Winner: Steve Rawlings, founder, Lakehouse / Building Lives
This year’s inductee into the Construction News Awards Roll of Honour is a man who made his name building a £300m-turnover contractor from scratch.
But he has become even better known for what he has gone on to do: establish a network of training academies across London that have given hundreds of disadvantaged young people a route into the construction industry.
Our winner is Steve Rawlings, the founder of Lakehouse and social enterprise, Building Lives.
Mr Rawlings was always destined for a career in construction.
The boy from Bow in London’s East End left school at 16 with two O-levels to join the family building firm.
He was earmarked to become a surveyor, but opted to train as a roofer instead. As he puts it: “It was too hot to be indoors and I was too young to wear a tie.”
He moved back into the office a decade later to finally train as a surveyor, learning how to estimate and run jobs.
After his father retired, he broke away to start Lakehouse in 1988 from a bedroom of his house in Wanstead.
“So many people living in social housing were second or third-generation unemployed families. I thought I could do something to help”
His first contract was worth £8,000 doing repairs for a pub. The rest, as they say, is history, with Mr Rawlings presiding over the growth of the company and subsequently bringing in executive chairman Stuart Black in 2007.
Lakehouse was listed on the stock exchange earlier this year and Mr Rawlings stepped down at the time of the flotation to concentrate on Buildings Lives, though he remains the majority shareholder.

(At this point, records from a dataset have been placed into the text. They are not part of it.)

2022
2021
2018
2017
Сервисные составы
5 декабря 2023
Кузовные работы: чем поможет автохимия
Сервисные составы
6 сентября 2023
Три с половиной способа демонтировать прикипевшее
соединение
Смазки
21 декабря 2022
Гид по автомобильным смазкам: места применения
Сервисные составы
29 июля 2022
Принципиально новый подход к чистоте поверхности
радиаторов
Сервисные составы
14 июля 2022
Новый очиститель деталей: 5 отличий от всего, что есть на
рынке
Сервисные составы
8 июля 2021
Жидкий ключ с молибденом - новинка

Lakehouse has built much of its success on the back of contracts for social landlords, and it was while carrying out a contract for housing association
One Housing in Camden that Building Lives was born. “I was saddened to learn that so many people living in social housing were second or third-generation unemployed families.

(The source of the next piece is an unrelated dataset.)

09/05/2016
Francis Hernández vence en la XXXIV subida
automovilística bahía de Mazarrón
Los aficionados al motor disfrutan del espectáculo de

“I thought if I could do something to help it would please the client - so initially the idea was a commercially driven one.”
Since then, Mr Rawlings has been driven by the desire to give something back, setting up academies using his own money to get people trained and working in the industry.
One of those to have benefited is former apprentice Krystle Monaghan.
The 26-year-old had left school at 14 without any qualifications and, through older friends, became involved in drinking and drug use.
Today, she is a site manager at Kier. “I would not have been able to get this far without Building Lives,” she says.
“They support you to completely change your life - not just with the training but with support in your personal life as well.”